近年では会議の様子も随分変わってきて、目的を明確にして議論を結論に導き、議事録を作ってそれに基いて実行する、ということができるようになってきました。しかし昔の中国では会議をしても決まらない、決まったことがあっても実行しないというのが普通でした。

まず「決まらない」です。明確な目的が告げられないままメンバーが集められます。そして上位職者と思われる誰かが何かを延々と話します。次にそれに関連する人が自分の意見を延々と話します。その多くは問題を指摘されたことに対する言い訳です。そして参加しているびっくりするほど多くの脇役(何も発言しない人たち)が発言をノートに黙々とメモしていきます。(ついでにいうと「人の話はちゃんと最後まで聞きなさい」と教育されてきている多くの日本人が黙って聞いている。)これが続いていき終了時間がきたら解散です。つまり全員が単に自分の考えを一方的に喋るだけで、誰にも合意や結論を導き出そうという意思がないのです。当然何も決まらないし、発言をもれなく書き込んだノートを読み返す人もいません。中国人の部下になぜこうなのかを聞いてみると、「(当時の)中国では会議は打ち合わせではなく偉い人の演説を聞く場です。学校でも家庭でも先生や親が一方的に喋り、子供はそれを黙って聞いているだけでした。そうやって育ってきているので議論をするなんてことはなく、あるとしたら自分が窮地に立たされる時だけで、自分はこう思うと話せば終わりです」ということでした。面子を大事にする人たちなので相手を非難することになる議論を避ける思いもあるのだと思います。

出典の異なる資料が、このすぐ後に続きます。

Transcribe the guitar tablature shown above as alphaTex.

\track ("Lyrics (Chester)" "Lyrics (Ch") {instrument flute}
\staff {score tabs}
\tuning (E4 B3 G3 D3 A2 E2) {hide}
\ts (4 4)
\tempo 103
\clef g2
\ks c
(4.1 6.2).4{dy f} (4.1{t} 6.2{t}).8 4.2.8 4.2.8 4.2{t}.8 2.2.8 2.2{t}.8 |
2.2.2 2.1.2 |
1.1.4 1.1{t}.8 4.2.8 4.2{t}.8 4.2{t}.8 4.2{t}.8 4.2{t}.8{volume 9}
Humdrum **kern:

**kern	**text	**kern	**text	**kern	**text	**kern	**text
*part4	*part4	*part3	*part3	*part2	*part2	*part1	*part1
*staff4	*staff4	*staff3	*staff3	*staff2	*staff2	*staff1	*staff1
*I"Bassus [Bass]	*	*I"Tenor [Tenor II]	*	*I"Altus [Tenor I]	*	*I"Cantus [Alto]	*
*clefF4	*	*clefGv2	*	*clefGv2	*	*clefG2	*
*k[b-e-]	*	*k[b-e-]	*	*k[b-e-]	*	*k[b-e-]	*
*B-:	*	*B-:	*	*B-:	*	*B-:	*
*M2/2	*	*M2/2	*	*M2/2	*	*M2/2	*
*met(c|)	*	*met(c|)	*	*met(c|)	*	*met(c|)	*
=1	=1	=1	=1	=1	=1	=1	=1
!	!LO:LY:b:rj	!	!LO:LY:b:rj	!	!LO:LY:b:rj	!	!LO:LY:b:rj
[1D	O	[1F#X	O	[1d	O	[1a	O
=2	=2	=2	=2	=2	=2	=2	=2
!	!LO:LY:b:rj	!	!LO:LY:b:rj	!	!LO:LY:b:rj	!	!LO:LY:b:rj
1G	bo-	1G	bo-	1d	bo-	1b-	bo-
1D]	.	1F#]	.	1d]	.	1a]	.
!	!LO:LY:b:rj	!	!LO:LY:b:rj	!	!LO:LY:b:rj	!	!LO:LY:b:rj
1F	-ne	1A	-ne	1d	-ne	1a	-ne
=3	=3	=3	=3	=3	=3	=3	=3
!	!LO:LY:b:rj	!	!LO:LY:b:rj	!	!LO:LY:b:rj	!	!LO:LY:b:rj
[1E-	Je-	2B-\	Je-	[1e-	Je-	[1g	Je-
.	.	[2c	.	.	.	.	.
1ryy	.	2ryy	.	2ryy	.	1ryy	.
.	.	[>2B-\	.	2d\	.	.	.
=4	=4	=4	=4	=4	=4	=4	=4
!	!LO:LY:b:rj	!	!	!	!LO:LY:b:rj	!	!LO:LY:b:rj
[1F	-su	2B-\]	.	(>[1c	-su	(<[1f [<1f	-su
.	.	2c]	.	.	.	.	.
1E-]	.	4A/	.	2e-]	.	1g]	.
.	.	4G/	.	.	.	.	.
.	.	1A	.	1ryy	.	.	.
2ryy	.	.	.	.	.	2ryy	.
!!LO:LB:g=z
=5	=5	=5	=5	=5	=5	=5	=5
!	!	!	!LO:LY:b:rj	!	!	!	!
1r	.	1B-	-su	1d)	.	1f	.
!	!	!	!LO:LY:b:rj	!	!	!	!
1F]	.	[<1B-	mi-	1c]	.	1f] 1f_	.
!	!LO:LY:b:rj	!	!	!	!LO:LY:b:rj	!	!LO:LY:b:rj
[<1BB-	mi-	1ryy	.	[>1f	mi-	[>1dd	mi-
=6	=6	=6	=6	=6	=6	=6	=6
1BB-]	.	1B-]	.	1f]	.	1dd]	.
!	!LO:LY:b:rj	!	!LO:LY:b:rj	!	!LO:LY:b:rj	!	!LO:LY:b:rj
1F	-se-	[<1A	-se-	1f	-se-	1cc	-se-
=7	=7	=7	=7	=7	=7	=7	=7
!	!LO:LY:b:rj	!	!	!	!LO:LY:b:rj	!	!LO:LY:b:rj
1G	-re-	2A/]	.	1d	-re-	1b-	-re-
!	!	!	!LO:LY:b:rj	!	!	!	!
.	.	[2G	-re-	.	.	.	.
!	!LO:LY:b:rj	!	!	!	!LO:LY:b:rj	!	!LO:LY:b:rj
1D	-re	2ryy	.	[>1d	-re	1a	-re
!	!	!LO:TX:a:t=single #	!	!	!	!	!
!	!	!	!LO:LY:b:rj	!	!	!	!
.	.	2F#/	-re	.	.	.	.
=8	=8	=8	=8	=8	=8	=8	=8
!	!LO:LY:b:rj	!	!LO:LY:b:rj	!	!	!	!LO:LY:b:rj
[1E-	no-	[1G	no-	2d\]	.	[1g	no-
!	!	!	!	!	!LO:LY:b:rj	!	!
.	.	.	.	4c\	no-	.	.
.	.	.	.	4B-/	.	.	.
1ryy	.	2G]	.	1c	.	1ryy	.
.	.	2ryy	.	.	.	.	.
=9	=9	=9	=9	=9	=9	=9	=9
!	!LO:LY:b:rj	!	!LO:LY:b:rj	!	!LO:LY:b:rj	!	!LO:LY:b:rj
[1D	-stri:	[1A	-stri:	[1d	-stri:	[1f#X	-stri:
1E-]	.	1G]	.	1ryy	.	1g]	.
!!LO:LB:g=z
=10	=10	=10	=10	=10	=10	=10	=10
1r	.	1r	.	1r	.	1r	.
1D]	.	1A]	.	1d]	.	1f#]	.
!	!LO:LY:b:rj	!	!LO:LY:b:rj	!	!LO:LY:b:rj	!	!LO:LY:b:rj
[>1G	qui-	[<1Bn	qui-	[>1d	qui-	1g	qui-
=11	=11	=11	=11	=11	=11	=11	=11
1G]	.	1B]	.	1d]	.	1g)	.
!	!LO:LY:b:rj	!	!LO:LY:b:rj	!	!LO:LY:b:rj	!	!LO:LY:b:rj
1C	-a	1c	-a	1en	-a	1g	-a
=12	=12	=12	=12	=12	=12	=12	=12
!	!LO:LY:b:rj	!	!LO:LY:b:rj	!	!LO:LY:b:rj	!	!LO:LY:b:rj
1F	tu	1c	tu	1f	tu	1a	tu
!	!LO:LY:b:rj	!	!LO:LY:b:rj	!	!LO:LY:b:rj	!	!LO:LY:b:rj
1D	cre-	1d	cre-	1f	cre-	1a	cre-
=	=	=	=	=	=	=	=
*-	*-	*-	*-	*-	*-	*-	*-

そして「実行しない」です。やっとのことで結論を導き出したのでそれを議事録に残そうと指示するのですが、出てくるのは自分がノートにメモした各人の発言の羅列。全く意味がありません。そこで議事録の書き方を指導してなんとか意味を成すものを作らせて配布するのですが、これを誰も実行しない。公式なビジネス契約ですら経営責任者が「こんなものはただの紙。守る必要はない」などと平気で宣っていた時代です。当然といえば当然なのですが、それでも決議事項を実行させるにはこの方法以外になく、議事録を示して「◯月◯日にみんなでこう決めたよね?」としつこくしつこく説得するとしぶしぶやるという状態でした。

そんな様子だったので、目的を明確にして議論を方向付けできる、実行に導ける日本人は重宝がられて、不思議な信頼を集めていました。たぶんどの方面の人からも味方のように思えたのだと思います。私たちの仕事はパートナー会社の技術支援だったのですが、いつの間にやら先方社内の調整役になり、その腕を買われて何度も支援要請を受けるようになっていました。「あれ?私の仕事はこういうことだっけ?」と考えることも度々ありました。少なくとも技術屋の仕事ではないことをたくさんやっていたと思います。

近年、中国の会社の会議室に「効率的な議論を」とか「win-winを」とか書いてある貼り紙を見たりすると、昔を思い出して微笑ましい気持ちになったりします。あっという間に経済大国になれたのにはこういう基礎部分の成長が貢献していると思います。